**Fragmento del texto:**
********************

Es cierto que no hay pecador que haya ofendido tanto como yo a la divina
Majestad: pero estando el mal ya hecho, ¿qué recurso me queda sino acudir a
Vos, que podéis ayudarme? Sí, Madre mía, ayudadme.
No digáis «no puedo», porque sois omnipotente y alcanzáis de Dios todo cuanto
queréis. No respondáis tampoco «no quiero», o bien decidme a quién he de acudir
pidiendo el remedio de mi desventura.
A Vos y a vuestro Hijo os diré con San Anselmo: Señor, compadeceos de este
infeliz, y Vos, Señora, intercede por mí o mostradme otros corazones más
piadosos a quienes pueda recurrir con más confianza, pero, ¡ah!, que ni en la
tierra ni en el Cielo se encuentra quien tenga de los desdichados más
compasión, ni quien mejor los pueda socorrer. Vos, Jesús mío, sois mi Padre;
Vos dulce María, sois mi Madre.

********************

**Reto 1:**
Responde con los datos de la oración a María:
(a) ¿Qué dos respuestas le pide el orante a la Madre que no dé?
(b) ¿Con las palabras de qué santo se dirige a ella y a su Hijo?
(c) ¿Cómo llama al final a Jesús y a María?
**Reto 2:**
Transcribe el pasaje de la oración a María que empieza con "Es cierto que" y sigue hasta "de mi desventura.".
**Reto 3:**
Escribe la continuación de la oración a María desde el punto en que termina.
No hace falta consultar los registros.

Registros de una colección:
********************

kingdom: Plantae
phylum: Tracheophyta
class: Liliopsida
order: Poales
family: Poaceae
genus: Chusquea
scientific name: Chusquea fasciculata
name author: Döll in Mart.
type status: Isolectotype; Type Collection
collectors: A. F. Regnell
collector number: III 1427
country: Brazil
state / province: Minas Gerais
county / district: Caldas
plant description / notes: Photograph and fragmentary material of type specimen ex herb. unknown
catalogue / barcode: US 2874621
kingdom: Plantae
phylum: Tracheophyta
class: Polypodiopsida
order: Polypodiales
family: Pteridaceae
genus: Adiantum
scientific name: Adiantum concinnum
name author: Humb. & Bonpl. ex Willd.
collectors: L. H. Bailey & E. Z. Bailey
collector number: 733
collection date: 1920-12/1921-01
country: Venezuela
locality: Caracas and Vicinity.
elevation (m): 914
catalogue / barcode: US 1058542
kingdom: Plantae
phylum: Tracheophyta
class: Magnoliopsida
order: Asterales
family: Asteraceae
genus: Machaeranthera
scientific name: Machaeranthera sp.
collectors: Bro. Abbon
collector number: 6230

********************

**Resultado del ejercicio 1:**
(a) «No puedo» y «no quiero».
(b) Con las de San Anselmo.
(c) A Jesús lo llama su Padre y a María, su Madre.

**Resultado del ejercicio 2:**
Es cierto que no hay pecador que haya ofendido tanto como yo a la divina
Majestad: pero estando el mal ya hecho, ¿qué recurso me queda sino acudir a
Vos, que podéis ayudarme? Sí, Madre mía, ayudadme.
No digáis «no puedo», porque sois omnipotente y alcanzáis de Dios todo cuanto
queréis. No respondáis tampoco «no quiero», o bien decidme a quién he de acudir
pidiendo el remedio de mi desventura.

**Resultado del ejercicio 3:**
Cuanto más infelices somos los pecadores, más nos amáis y con mejor solicitud
nos buscáis para salvarnos. Yo soy reo de muerte eterna, yo soy el más
miserable de todos los hombres; pero con todo, no es menester buscarme, ni es
esto lo que ahora pretendo, pues voluntariamente corro a vuestros pies. Aquí me
tenéis; no seré desdichado, no quedaré confundido; Jesús mío, perdonadme; Madre
mía, interceded por mí.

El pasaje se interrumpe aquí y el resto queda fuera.